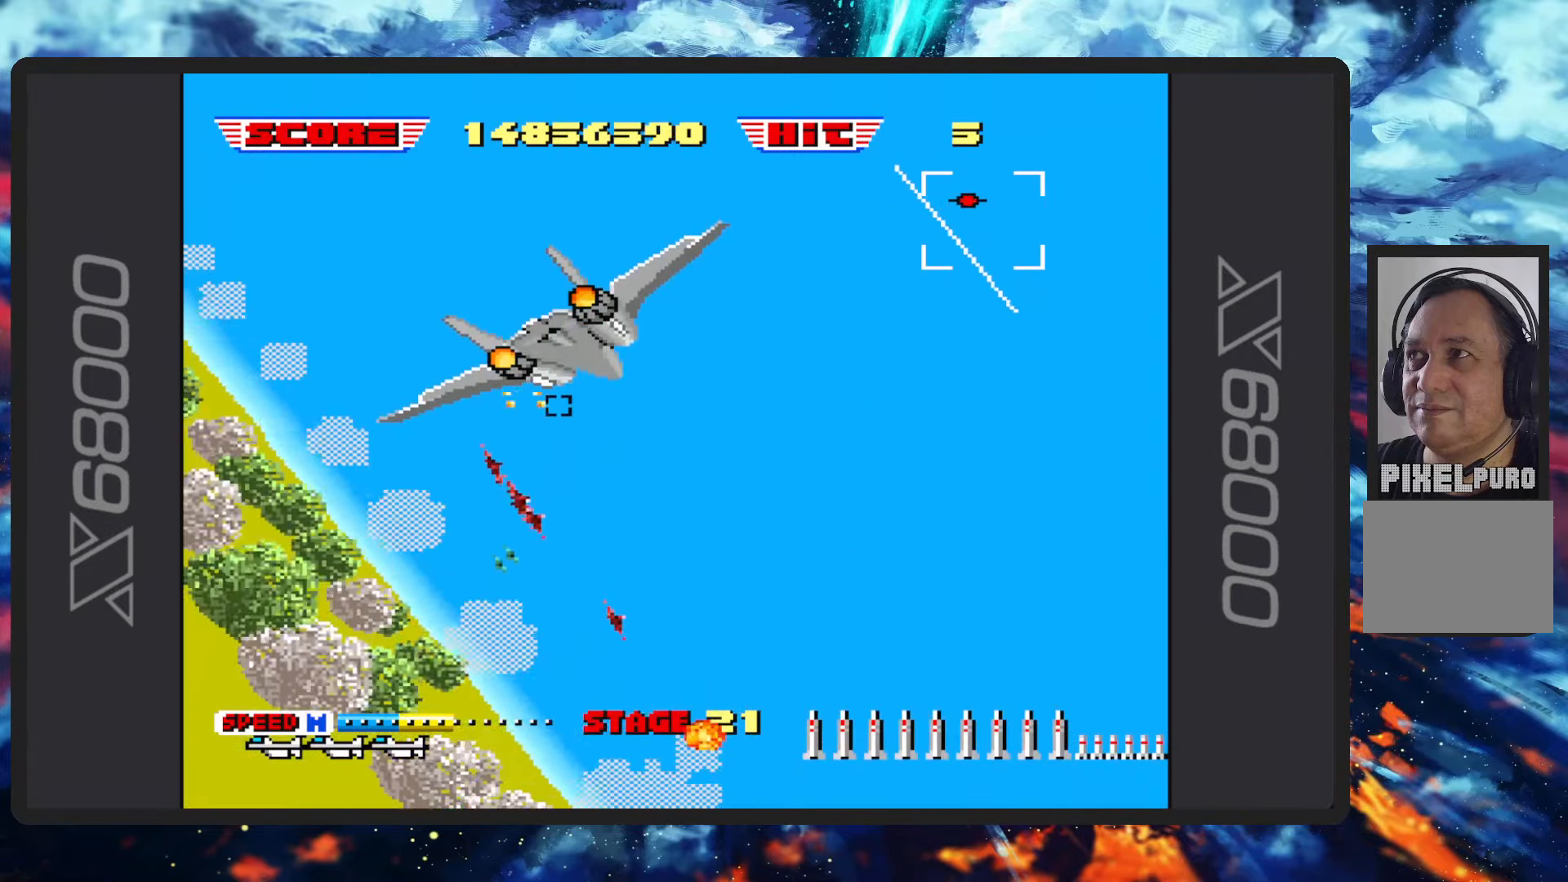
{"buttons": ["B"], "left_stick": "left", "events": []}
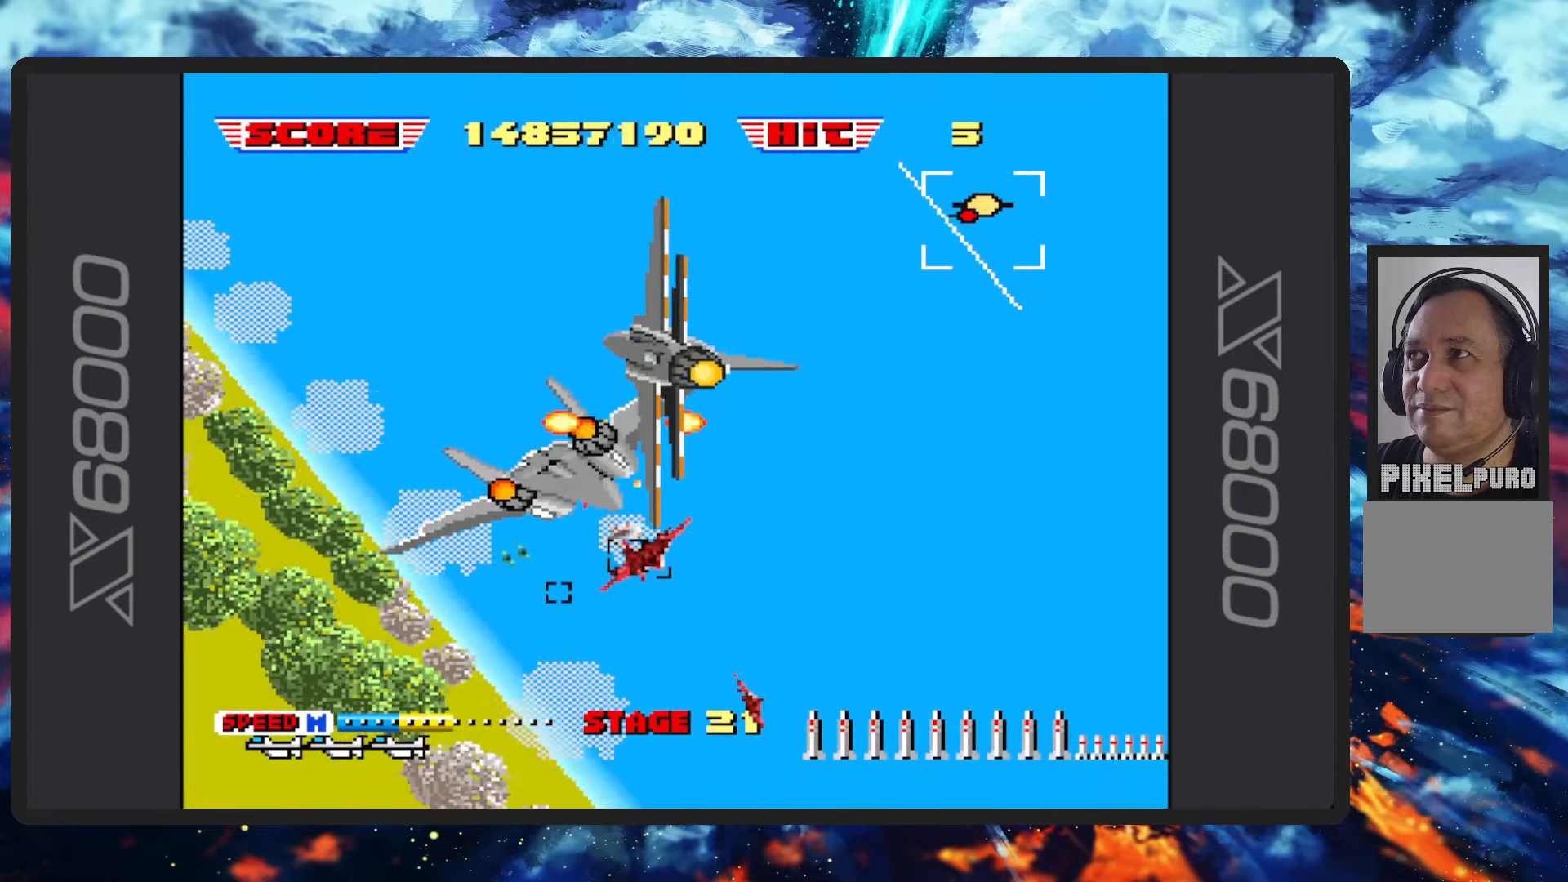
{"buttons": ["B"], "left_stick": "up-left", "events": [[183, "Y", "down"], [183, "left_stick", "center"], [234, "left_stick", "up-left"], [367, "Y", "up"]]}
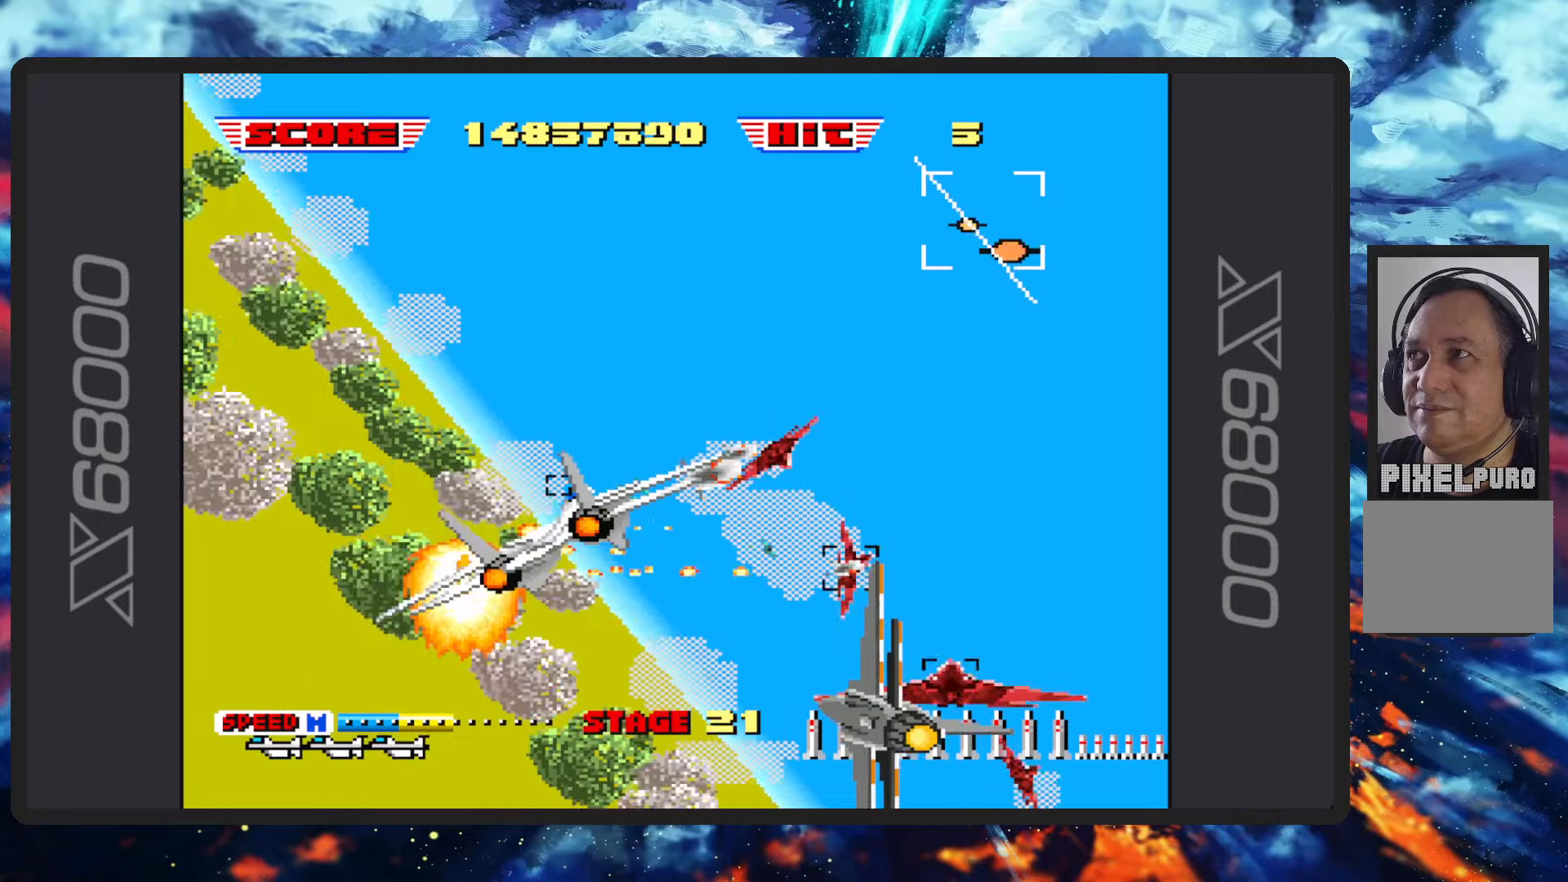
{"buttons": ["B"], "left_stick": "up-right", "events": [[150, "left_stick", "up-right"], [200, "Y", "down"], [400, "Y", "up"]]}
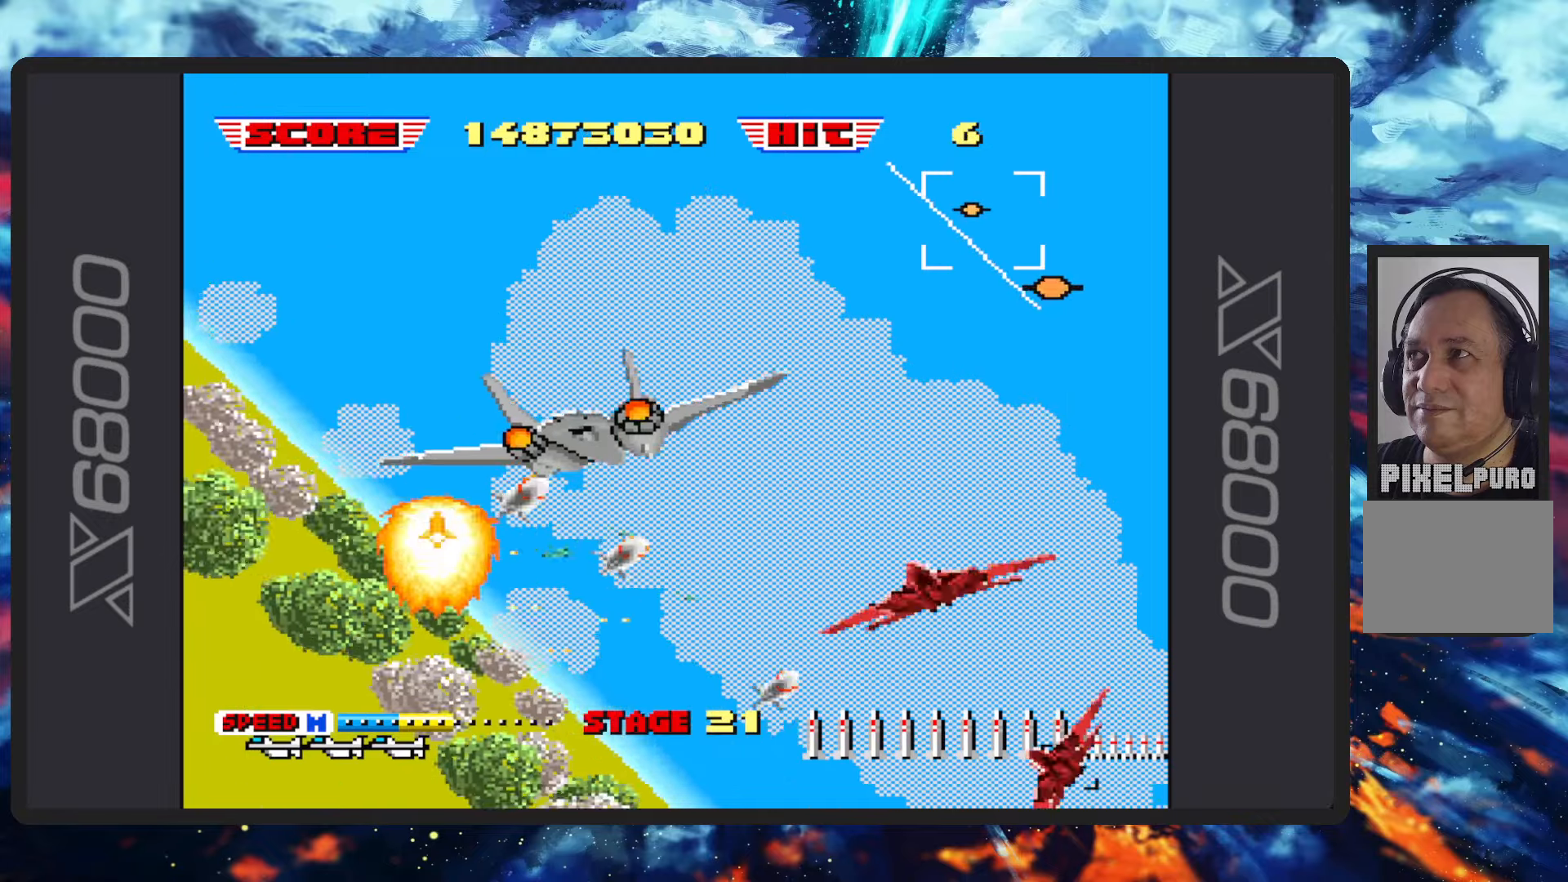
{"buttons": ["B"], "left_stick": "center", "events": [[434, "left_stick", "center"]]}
============
Return the listing verbatim; pictures are not part of the copy.

{"buttons": ["B"], "left_stick": "left", "events": []}
{"buttons": ["B"], "left_stick": "up-left", "events": [[183, "Y", "down"], [183, "left_stick", "center"], [234, "left_stick", "up-left"], [367, "Y", "up"]]}
{"buttons": ["B"], "left_stick": "up-right", "events": [[150, "left_stick", "up-right"], [200, "Y", "down"], [400, "Y", "up"]]}
{"buttons": ["B"], "left_stick": "center", "events": [[434, "left_stick", "center"]]}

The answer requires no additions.